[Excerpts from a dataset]
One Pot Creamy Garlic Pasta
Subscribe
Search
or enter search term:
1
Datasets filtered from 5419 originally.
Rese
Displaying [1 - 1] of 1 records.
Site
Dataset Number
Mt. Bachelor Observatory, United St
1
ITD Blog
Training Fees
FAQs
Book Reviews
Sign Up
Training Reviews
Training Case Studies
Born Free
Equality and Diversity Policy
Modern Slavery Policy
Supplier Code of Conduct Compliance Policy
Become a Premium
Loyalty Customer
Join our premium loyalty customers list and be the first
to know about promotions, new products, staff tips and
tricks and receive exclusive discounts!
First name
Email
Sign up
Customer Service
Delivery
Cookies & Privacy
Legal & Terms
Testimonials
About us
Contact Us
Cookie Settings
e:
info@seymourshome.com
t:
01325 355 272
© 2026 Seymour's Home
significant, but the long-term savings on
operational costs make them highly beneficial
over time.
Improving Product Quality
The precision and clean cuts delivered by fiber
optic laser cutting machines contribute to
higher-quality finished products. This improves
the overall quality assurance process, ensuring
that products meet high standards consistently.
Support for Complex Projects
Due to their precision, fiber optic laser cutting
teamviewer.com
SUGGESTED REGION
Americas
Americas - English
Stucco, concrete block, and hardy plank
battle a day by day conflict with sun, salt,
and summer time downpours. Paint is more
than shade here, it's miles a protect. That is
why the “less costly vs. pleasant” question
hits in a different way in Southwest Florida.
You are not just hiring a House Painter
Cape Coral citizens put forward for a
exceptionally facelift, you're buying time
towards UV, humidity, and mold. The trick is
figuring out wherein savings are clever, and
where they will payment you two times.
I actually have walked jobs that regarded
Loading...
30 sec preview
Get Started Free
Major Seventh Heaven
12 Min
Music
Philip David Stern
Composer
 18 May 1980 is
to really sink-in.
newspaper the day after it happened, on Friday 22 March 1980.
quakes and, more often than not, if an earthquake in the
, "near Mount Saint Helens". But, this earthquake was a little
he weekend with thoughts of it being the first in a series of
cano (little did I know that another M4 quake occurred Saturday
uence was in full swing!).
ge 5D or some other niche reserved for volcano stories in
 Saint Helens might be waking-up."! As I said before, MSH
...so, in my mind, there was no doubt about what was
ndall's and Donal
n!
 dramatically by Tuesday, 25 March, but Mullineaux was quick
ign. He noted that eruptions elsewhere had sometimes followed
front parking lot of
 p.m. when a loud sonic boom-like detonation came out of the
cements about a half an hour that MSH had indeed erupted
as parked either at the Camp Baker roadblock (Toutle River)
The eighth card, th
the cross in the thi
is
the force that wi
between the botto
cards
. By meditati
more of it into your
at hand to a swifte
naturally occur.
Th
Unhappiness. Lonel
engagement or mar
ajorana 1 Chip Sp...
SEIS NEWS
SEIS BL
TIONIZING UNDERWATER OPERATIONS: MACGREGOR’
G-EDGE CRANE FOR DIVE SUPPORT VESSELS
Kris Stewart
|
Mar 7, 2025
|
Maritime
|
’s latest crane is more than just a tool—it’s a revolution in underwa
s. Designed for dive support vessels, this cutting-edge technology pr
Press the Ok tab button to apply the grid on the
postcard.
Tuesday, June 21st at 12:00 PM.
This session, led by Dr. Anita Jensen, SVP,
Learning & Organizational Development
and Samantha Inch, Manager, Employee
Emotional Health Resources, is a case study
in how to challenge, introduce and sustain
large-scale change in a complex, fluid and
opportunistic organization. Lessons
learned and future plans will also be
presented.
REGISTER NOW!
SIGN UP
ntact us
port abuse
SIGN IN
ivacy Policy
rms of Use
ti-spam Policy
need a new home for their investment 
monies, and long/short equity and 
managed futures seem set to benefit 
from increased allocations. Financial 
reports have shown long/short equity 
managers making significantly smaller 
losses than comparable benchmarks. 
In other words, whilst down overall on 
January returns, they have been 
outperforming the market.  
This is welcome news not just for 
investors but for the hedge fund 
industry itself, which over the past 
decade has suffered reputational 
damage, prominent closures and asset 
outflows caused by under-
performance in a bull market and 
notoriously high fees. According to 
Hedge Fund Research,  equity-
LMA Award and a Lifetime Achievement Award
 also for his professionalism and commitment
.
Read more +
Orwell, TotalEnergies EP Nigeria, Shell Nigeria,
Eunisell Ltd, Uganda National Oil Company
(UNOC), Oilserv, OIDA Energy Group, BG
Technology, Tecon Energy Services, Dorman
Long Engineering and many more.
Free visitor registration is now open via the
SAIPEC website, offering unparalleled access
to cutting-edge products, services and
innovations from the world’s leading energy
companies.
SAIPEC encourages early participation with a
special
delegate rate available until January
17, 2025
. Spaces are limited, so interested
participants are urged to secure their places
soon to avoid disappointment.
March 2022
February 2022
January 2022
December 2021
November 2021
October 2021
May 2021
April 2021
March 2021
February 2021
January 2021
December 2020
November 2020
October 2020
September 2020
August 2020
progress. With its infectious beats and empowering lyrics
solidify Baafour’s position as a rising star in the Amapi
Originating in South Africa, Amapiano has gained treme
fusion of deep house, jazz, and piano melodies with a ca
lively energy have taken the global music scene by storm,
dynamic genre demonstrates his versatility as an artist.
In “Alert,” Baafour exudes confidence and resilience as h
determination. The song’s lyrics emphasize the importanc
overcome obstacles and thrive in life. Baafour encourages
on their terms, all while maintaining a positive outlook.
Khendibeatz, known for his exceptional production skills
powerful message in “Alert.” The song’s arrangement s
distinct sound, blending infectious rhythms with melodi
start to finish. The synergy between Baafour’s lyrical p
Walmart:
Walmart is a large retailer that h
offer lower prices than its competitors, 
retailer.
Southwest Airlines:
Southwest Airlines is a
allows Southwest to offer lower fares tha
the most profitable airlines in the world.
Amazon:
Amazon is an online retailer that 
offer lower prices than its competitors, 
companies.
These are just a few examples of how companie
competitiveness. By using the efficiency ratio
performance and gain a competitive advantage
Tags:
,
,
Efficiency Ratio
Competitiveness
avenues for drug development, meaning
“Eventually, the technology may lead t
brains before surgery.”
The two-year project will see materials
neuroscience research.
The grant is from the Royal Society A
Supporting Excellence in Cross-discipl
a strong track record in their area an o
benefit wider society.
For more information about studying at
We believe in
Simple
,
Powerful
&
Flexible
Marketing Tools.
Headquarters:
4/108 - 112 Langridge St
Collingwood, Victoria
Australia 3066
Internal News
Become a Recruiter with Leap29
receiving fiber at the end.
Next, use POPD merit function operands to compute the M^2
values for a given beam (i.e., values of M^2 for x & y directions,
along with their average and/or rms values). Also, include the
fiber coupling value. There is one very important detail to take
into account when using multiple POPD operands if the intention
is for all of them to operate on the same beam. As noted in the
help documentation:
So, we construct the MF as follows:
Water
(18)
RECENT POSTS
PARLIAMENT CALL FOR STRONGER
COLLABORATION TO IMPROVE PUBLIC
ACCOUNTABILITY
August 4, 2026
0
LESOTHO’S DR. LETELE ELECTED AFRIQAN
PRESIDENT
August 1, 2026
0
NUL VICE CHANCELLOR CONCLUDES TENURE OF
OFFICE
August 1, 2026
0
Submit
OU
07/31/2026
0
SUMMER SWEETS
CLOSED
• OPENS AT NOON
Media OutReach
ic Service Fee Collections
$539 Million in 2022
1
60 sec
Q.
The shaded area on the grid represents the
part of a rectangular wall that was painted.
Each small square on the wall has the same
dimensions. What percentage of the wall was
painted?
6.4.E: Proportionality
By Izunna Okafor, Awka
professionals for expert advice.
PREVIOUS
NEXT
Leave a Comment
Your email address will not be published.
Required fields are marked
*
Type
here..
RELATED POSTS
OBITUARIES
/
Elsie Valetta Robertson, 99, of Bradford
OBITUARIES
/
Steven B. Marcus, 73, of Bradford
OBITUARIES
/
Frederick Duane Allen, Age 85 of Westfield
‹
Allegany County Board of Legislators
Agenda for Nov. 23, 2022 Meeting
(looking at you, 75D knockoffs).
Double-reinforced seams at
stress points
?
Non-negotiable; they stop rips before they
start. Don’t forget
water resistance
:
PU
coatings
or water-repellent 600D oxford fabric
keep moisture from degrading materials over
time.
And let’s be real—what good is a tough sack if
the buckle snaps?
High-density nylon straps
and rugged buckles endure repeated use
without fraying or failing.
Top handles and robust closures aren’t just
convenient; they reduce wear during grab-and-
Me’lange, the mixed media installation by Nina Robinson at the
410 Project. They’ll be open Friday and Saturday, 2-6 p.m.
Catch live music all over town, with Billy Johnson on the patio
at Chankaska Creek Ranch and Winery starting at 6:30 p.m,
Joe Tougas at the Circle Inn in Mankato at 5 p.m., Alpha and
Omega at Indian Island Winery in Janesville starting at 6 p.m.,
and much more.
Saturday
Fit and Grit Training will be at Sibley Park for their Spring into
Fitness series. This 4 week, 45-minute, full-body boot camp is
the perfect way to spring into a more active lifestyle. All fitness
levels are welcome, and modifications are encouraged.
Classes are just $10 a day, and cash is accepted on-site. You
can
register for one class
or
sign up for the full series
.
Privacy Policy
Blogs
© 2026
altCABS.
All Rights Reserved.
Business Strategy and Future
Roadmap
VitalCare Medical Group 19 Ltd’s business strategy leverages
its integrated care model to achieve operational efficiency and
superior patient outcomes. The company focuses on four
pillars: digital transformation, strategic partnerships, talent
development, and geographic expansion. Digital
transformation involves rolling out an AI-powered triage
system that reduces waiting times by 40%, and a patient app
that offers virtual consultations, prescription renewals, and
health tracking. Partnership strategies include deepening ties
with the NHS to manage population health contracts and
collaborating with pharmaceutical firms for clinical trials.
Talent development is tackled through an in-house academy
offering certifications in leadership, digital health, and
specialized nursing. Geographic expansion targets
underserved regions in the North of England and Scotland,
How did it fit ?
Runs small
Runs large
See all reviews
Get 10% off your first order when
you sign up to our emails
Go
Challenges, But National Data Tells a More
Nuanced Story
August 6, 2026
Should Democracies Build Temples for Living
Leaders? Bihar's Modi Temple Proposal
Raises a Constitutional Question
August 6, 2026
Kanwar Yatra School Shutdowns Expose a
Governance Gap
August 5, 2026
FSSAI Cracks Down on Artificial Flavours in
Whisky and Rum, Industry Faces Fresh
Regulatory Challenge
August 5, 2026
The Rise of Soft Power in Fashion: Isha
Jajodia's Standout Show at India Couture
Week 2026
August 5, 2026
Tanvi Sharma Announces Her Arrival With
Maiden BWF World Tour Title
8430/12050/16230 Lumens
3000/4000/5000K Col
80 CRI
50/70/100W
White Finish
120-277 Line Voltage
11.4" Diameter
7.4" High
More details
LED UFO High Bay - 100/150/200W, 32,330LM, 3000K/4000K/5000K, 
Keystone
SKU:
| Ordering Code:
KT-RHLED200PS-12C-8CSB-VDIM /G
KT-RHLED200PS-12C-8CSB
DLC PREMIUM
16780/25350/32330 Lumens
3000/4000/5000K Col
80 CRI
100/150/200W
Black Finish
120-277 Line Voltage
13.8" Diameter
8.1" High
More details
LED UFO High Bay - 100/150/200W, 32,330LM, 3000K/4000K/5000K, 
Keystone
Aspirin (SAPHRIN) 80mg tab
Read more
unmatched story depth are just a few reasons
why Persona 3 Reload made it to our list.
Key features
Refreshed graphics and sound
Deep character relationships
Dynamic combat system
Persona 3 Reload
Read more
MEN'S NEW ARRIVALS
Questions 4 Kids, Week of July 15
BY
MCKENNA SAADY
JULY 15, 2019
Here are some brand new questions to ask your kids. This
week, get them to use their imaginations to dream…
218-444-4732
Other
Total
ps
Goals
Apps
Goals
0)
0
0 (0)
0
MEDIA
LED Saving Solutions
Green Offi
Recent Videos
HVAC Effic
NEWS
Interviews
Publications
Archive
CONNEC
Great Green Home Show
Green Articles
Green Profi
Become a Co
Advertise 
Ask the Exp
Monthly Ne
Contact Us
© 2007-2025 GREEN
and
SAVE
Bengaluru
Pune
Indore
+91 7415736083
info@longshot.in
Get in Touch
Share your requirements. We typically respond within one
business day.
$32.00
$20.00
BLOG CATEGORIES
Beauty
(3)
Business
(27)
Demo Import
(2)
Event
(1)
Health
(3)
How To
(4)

■ Assignment
Reproduce without alteration the lines of the material from its first line through the line containing "Improving Product Quality", including that line.

■ Exercise output
One Pot Creamy Garlic Pasta
Subscribe
Search
or enter search term:
1
Datasets filtered from 5419 originally.
Rese
Displaying [1 - 1] of 1 records.
Site
Dataset Number
Mt. Bachelor Observatory, United St
1
ITD Blog
Training Fees
FAQs
Book Reviews
Sign Up
Training Reviews
Training Case Studies
Born Free
Equality and Diversity Policy
Modern Slavery Policy
Supplier Code of Conduct Compliance Policy
Become a Premium
Loyalty Customer
Join our premium loyalty customers list and be the first
to know about promotions, new products, staff tips and
tricks and receive exclusive discounts!
First name
Email
Sign up
Customer Service
Delivery
Cookies & Privacy
Legal & Terms
Testimonials
About us
Contact Us
Cookie Settings
e:
info@seymourshome.com
t:
01325 355 272
© 2026 Seymour's Home
significant, but the long-term savings on
operational costs make them highly beneficial
over time.
Improving Product Quality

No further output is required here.